まず、区間A(φ1=1,φ2=0)の時について説明する。電流源41〜44の電流値は全て等しく、スイッチ60〜63は制御信号が論理レベル1の時にオン、0の時にオフとなる。φ1が1でφ2が0の時はスイッチ60,62がオンとなり、スイッチ61,63はオフとなる。従って、アンプ1の反転入力端子から入出力端子22の方向へ電流源43の電流が流れる。この電流の方向は「+」であるため+i1として表す。同時に、電流源41の電流が入出力端子23からアンプ2の反転入力端子の方向へ流れる。この電流の方向「−」であるため−i2として表す。+i1はアンプ1の出力端子から抵抗6を介して供給されるため、アンプ1の出力電圧vpはvrから+i1×Rあがった電圧となる。−i2は抵抗7を介してアンプ2に供給されるため、アンプ2の出力電圧vmはvrから−i2×R下がった電圧となる。vp−vmの差電圧はトランス巻線比に応じて増幅あるいは圧縮され伝送路出力端子を介して振幅voのAMI信号を送出する。

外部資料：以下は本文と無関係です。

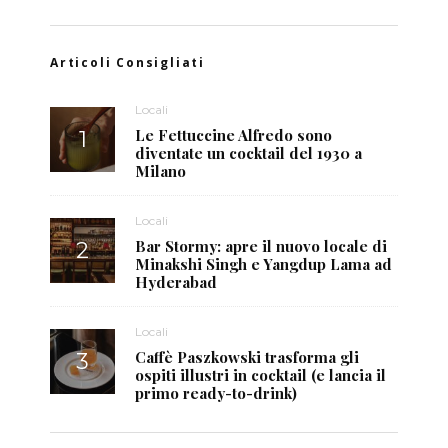
Articoli Consigliati
Locali
Le Fettuccine Alfredo sono
diventate un cocktail del 1930 a
Milano
Locali
Bar Stormy: apre il nuovo locale di
Minakshi Singh e Yangdup Lama ad
Hyderabad
Locali
Caffè Paszkowski trasforma gli
ospiti illustri in cocktail (e lancia il
primo ready-to-drink)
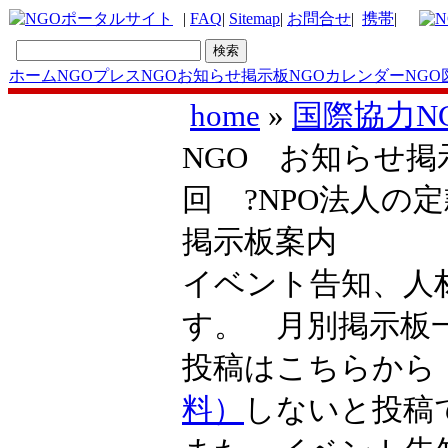
|
FAQ
|
Sitemap
|
お問合せ
|
携帯
|
ホーム
NGOプレス
NGOお知らせ掲示板
NGOカレンダー
NGO
home
»
国際協力N
NGO お知らせ掲示板
回 ?NPO法人の
掲示板案内
イベント告知、人
す。 月別掲示
投稿はこちらか
料）
しないと投稿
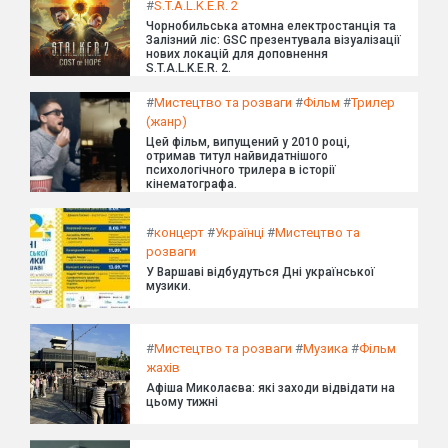
#
S.T.A.L.K.E.R. 2
Чорнобильська атомна електростанція та
Залізний ліс: GSC презентувала візуалізації
нових локацій для доповнення
S.T.A.L.K.E.R. 2.
#
Мистецтво та розваги
#
Фільм
#
Трилер
(жанр)
Цей фільм, випущений у 2010 році,
отримав титул найвидатнішого
психологічного трилера в історії
кінематографа.
#
концерт
#
Українці
#
Мистецтво та
розваги
У Варшаві відбудуться Дні української
музики.
#
Мистецтво та розваги
#
Музика
#
Фільм
жахів
Афіша Миколаєва: які заходи відвідати на
цьому тижні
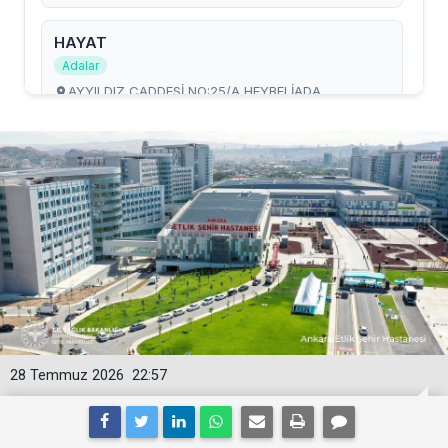
28 Temmuz 2026
22:57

区間Aではvp>vmであるため+voの正極性パルスを送出する状態となっている。
続いて、区間B(φ1=0,φ2=0)の時について説明する。φ1が0でφ2が0の時は全てのスイッチ60〜63がオフとなるため、電流源切り替え回路とアンプ間での電流の流出、流入が行われない。したがって、i1,i2ともに0となり、アンプ1,アンプ2の出力電流はvrに等しくなる。vp−vmの差電圧も0であるため、伝送路には何も信号を送出しない。区間Bではvp=vmであるためAMI信号の無信号(スペース信号)に相当する状態となっている。

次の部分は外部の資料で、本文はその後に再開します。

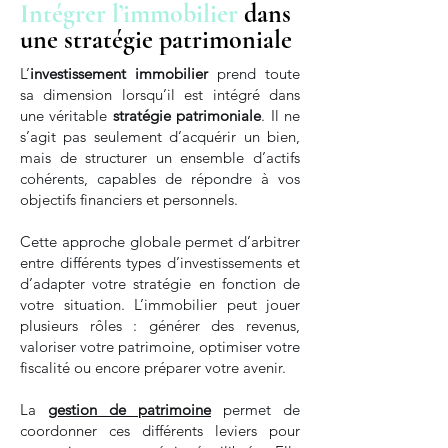
Intégrer l’immobilier
dans
une stratégie patrimoniale
L’
investissement immobilier
prend toute
sa dimension lorsqu’il est intégré dans
une véritable
stratégie patrimoniale
. Il ne
s’agit pas seulement d’acquérir un bien,
mais de structurer un ensemble d’actifs
cohérents, capables de répondre à vos
objectifs financiers et personnels.
Cette approche globale permet d’arbitrer
entre différents types d’investissements et
d’adapter votre stratégie en fonction de
votre situation. L’immobilier peut jouer
plusieurs rôles : générer des revenus,
valoriser votre patrimoine, optimiser votre
fiscalité ou encore préparer votre avenir.
La
gestion de patrimoine
permet de
coordonner ces différents leviers pour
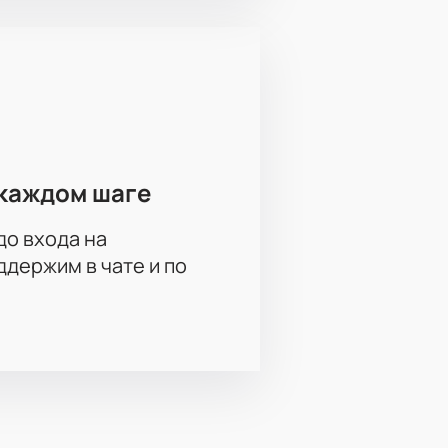
каждом шаге
до входа на
держим в чате и по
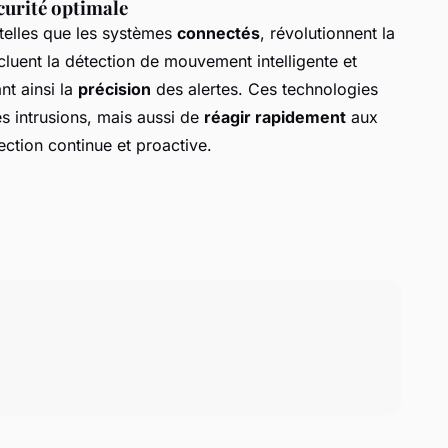
curité optimale
telles que les systèmes
connectés
, révolutionnent la
cluent la détection de mouvement intelligente et
nt ainsi la
précision
des alertes. Ces technologies
s intrusions, mais aussi de
réagir rapidement
aux
ection continue et proactive.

続いて区間C(φ1=0,φ2=1)の時について説明する。φ1が0でφ2が1の時はスイッチ61,63がオンとなり、スイッチ60,62はオフとなる。従って、アンプ2の反転入力端子から入出力端子23の方向へ電流源44の電流が流れる。この電流の方向は「+」で有るため+i2として表す。同時に、電流源42の電流が入出力端子22からアンプ1の反転入力端子の方向へ流れる。この電流の方向「−」であるため−i1として表す。+i2はアンプ2の出力端子から抵抗7を介して供給されるため、アンプ2の出力電圧vmはvrから+i2×Rあがった電圧となる。−i1は抵抗6を介してアンプ1に供給されるため、アンプ1の出力電圧vpはvrから−i1×R下がった電圧となる。vp−vmの差電圧はトランスの巻線比に応じて増幅あるいは圧縮され伝送路出力端子を介して振幅voのAMI信号を送出する。区間Cではvm>vpであるため−voの負極性パルスを送出する状態となっている。
以上区間A,B,Cで説明した動作をφ1,φ2の入力信号に応じて行うことにより、伝送路にAMI信号を送出する回路となっている。
次にAMI信号振幅の安定性について説明する。電流源41〜44の電流値が等しく、温度、電源の変動及び、半導体集積回路内の抵抗以外の素子変動に影響されないため、抵抗値がRである限りこれらの変動要素に対してアンプの出力振幅vp−vmは一定である。また、抵抗値の変動に対しては電流と抵抗値が反比例の関係、つまり、半導体集積回路の製造ばらつきで抵抗値が倍になれば電流値が半分になり、抵抗値が半分になれば電流値が倍になるような関係であるため、最終的にアンプの帰還抵抗で変換された電圧vp−vmも常に一定である。このような特性の電流源は容易に実現可能である。従って、全ての変動要素に対してアンプの出力振幅が影響をうけないため、伝送路に送出するAMI信号には安定な振幅が得られる。